We all know both prosperity and adversity. It is the human condition! We are more likely to question God in times of adversity. Seldom, if ever, do we ask God why something good happens. It’s almost always when trials come. 18 prosperityActually, in 30+ years in Christian ministry, few and far between have been the times when people have asked why God allowed such and such prosperity to come their way. On the other hand, hundreds of times I’ve been asked why God would allow such and such adversity to strike. Solomon gives us perspective on the issue in Ecclesiastes 7:14. He writes, “In the day of prosperity be joyful, and in the day of adversity consider: God has made the one as well as the other, so that man may not find out anything that will be after him.”

Job, of course, taught us the correct perspective also when he acknowledged in his time of trial that it is the Lord who gives and it is the Lord who takes away. When his wife suggested that he simply curse God and die, Job rebuked her asking if it’s right to accept good from God and not bad. Solomon tells us to rejoice in times of good fortune but not in times of adversity. We are to “consider” during times of adversity. What do we consider? God is sovereign over them both. Wiersbe says, “God balances our lives by giving us enough blessings to keep us happy and enough burdens to keep us humble. If all we had were blessings in our hands, we would fall right over, so the Lord balances the blessings in our hands with burdens on our backs. That helps to keep us steady, and as we yield to Him, He can even turn the burdens into blessings.”

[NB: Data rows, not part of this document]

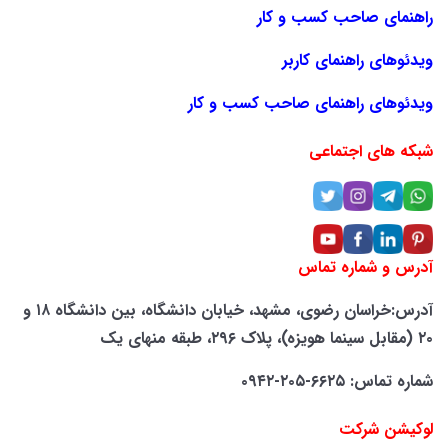
راهنمای صاحب کسب و کار
ویدئوهای راهنمای کاربر
ویدئوهای راهنمای صاحب کسب و کار
شبکه های اجتماعی
آدرس و شماره تماس
آدرس:خراسان رضوی، مشهد، خیابان دانشگاه، بین دانشگاه ۱۸ و
۲۰ (مقابل سینما هویزه)، پلاک ۲۹۶، طبقه منهای یک
شماره تماس: ۶۶۲۵-۲۰۵-۰۹۴۲
لوکیشن شرکت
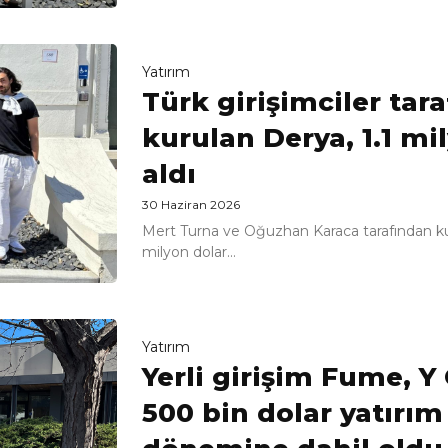
Yatırım
Türk girişimciler ta
kurulan Derya, 1.1 mi
aldı
30 Haziran 2026
Mert Turna ve Oğuzhan Karaca tarafından kur
milyon dolar...
Yatırım
Yerli girişim Fume, 
500 bin dolar yatırım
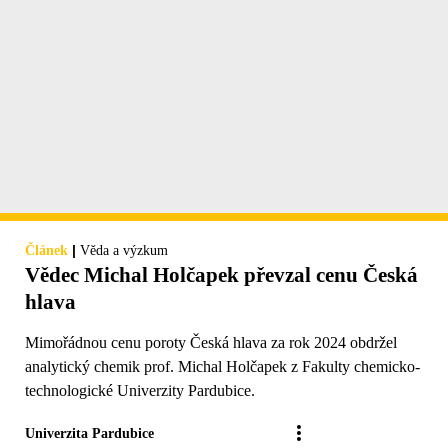
|
Článek
Věda a výzkum
Vědec Michal Holčapek převzal cenu Česká
hlava
Mimořádnou cenu poroty Česká hlava za rok 2024 obdržel
analytický chemik prof. Michal Holčapek z Fakulty chemicko-
technologické Univerzity Pardubice.
Univerzita Pardubice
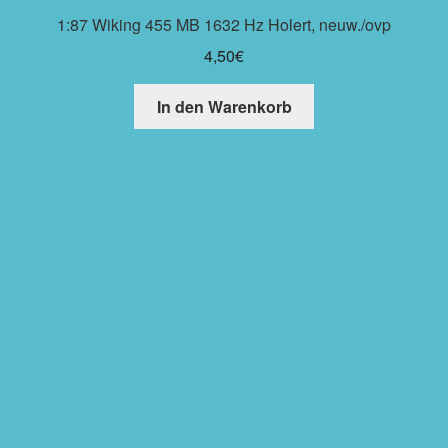
1:87 Wiking 455 MB 1632 Hz Holert, neuw./ovp
4,50
€
In den Warenkorb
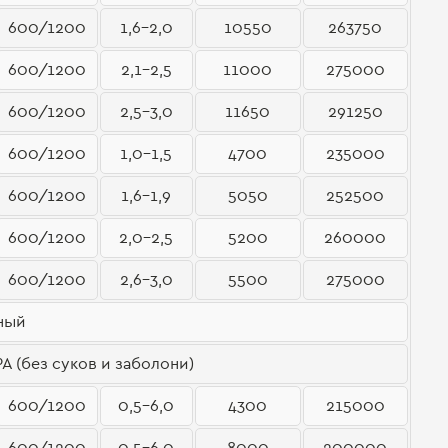
600/1200
1,6-2,0
10550
263750
600/1200
2,1-2,5
11000
275000
600/1200
2,5-3,0
11650
291250
600/1200
1,0-1,5
4700
235000
600/1200
1,6-1,9
5050
252500
600/1200
2,0-2,5
5200
260000
600/1200
2,6-3,0
5500
275000
ный
(без суков и заболони)
600/1200
0,5-6,0
4300
215000
600/1200
0,5-6,0
8000
200000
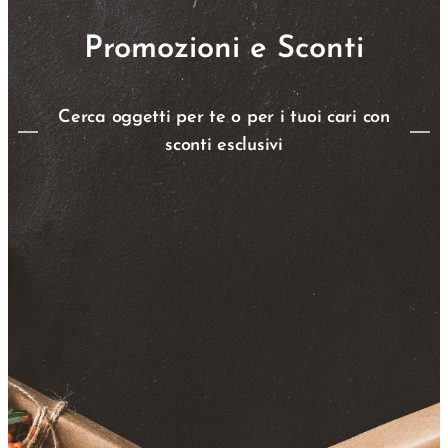
Promozioni e Sconti
Cerca oggetti per te o per i tuoi cari con
sconti esclusivi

We’re reminded in the Bible not to boast about tomorrow because we have no idea what tomorrow may bring. It is this reality that keeps us humble. Don’t forget that it’s the fear of the Lord that is the beginning of wisdom. The phrase in Ecclesiastes 7:14 tells us that God hides the future from us. We must learn to walk by faith not by sight. That’s exactly what 2 Corinthians 5:7 says. God revealed Himself to us in Christ. In Christ we see God’s love for us. In Christ we also see God’s promises for an eternal future, beyond our lives under the sun. We may not know what tomorrow will bring, but we do know who holds tomorrow. It is all a matter of faith. Am I going to trust God in the good times as well as the bad times? One writer put it this way, “We cannot have a meaningful relationship with Him if we are not willing to trust Him. That choice to trust is what the Bible calls faith. That faith is a lot like a muscle—it develops with use, and deteriorates without it.” Adversity is like weight lifting. It helps build a stronger faith.